### WHAT IS EXPECTED
Your task is to output the data exactly as it stands.

(Beginning of DATASET CONTENT)

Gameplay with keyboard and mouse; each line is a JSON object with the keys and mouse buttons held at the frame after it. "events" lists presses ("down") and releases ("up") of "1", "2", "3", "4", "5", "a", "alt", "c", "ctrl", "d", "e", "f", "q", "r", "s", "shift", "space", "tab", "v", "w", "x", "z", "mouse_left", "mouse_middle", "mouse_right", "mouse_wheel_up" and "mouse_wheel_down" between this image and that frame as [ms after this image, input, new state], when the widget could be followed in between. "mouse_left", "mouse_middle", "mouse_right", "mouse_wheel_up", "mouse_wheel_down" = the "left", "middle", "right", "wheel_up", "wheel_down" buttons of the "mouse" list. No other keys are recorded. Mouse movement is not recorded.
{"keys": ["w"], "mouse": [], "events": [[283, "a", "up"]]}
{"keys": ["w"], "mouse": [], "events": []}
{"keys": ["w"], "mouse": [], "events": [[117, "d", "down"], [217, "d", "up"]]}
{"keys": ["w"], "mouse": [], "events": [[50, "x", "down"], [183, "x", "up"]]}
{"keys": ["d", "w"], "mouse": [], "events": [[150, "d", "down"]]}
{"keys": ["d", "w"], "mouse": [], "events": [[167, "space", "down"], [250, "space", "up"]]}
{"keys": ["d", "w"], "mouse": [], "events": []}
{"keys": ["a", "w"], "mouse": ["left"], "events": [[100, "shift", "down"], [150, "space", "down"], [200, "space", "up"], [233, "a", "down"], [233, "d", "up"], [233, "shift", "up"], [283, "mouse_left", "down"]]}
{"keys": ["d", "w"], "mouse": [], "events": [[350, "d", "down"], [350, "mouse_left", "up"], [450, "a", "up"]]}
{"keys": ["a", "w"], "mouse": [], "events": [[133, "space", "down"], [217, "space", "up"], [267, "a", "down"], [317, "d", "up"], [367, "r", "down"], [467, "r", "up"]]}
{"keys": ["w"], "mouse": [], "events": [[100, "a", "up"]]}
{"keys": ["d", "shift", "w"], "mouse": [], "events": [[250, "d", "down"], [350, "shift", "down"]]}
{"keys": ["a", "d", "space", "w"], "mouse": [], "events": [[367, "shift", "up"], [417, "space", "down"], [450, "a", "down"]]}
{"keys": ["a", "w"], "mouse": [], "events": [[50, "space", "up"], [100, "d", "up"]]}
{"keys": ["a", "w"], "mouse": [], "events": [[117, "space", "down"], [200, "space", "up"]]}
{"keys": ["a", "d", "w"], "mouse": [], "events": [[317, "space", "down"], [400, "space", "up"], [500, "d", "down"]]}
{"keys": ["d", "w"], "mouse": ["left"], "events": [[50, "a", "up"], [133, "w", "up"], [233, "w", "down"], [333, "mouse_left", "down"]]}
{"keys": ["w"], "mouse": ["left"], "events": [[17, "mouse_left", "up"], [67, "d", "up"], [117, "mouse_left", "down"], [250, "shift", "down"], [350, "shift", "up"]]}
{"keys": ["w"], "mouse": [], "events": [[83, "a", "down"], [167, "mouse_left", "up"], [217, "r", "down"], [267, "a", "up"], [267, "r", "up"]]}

(End of DATASET CONTENT)

### RESPONSE BELOW
Gameplay with keyboard and mouse; each line is a JSON object with the keys and mouse buttons held at the frame after it. "events" lists presses ("down") and releases ("up") of "1", "2", "3", "4", "5", "a", "alt", "c", "ctrl", "d", "e", "f", "q", "r", "s", "shift", "space", "tab", "v", "w", "x", "z", "mouse_left", "mouse_middle", "mouse_right", "mouse_wheel_up" and "mouse_wheel_down" between this image and that frame as [ms after this image, input, new state], when the widget could be followed in between. "mouse_left", "mouse_middle", "mouse_right", "mouse_wheel_up", "mouse_wheel_down" = the "left", "middle", "right", "wheel_up", "wheel_down" buttons of the "mouse" list. No other keys are recorded. Mouse movement is not recorded.
{"keys": ["w"], "mouse": [], "events": [[283, "a", "up"]]}
{"keys": ["w"], "mouse": [], "events": []}
{"keys": ["w"], "mouse": [], "events": [[117, "d", "down"], [217, "d", "up"]]}
{"keys": ["w"], "mouse": [], "events": [[50, "x", "down"], [183, "x", "up"]]}
{"keys": ["d", "w"], "mouse": [], "events": [[150, "d", "down"]]}
{"keys": ["d", "w"], "mouse": [], "events": [[167, "space", "down"], [250, "space", "up"]]}
{"keys": ["d", "w"], "mouse": [], "events": []}
{"keys": ["a", "w"], "mouse": ["left"], "events": [[100, "shift", "down"], [150, "space", "down"], [200, "space", "up"], [233, "a", "down"], [233, "d", "up"], [233, "shift", "up"], [283, "mouse_left", "down"]]}
{"keys": ["d", "w"], "mouse": [], "events": [[350, "d", "down"], [350, "mouse_left", "up"], [450, "a", "up"]]}
{"keys": ["a", "w"], "mouse": [], "events": [[133, "space", "down"], [217, "space", "up"], [267, "a", "down"], [317, "d", "up"], [367, "r", "down"], [467, "r", "up"]]}
{"keys": ["w"], "mouse": [], "events": [[100, "a", "up"]]}
{"keys": ["d", "shift", "w"], "mouse": [], "events": [[250, "d", "down"], [350, "shift", "down"]]}
{"keys": ["a", "d", "space", "w"], "mouse": [], "events": [[367, "shift", "up"], [417, "space", "down"], [450, "a", "down"]]}
{"keys": ["a", "w"], "mouse": [], "events": [[50, "space", "up"], [100, "d", "up"]]}
{"keys": ["a", "w"], "mouse": [], "events": [[117, "space", "down"], [200, "space", "up"]]}
{"keys": ["a", "d", "w"], "mouse": [], "events": [[317, "space", "down"], [400, "space", "up"], [500, "d", "down"]]}
{"keys": ["d", "w"], "mouse": ["left"], "events": [[50, "a", "up"], [133, "w", "up"], [233, "w", "down"], [333, "mouse_left", "down"]]}
{"keys": ["w"], "mouse": ["left"], "events": [[17, "mouse_left", "up"], [67, "d", "up"], [117, "mouse_left", "down"], [250, "shift", "down"], [350, "shift", "up"]]}
{"keys": ["w"], "mouse": [], "events": [[83, "a", "down"], [167, "mouse_left", "up"], [217, "r", "down"], [267, "a", "up"], [267, "r", "up"]]}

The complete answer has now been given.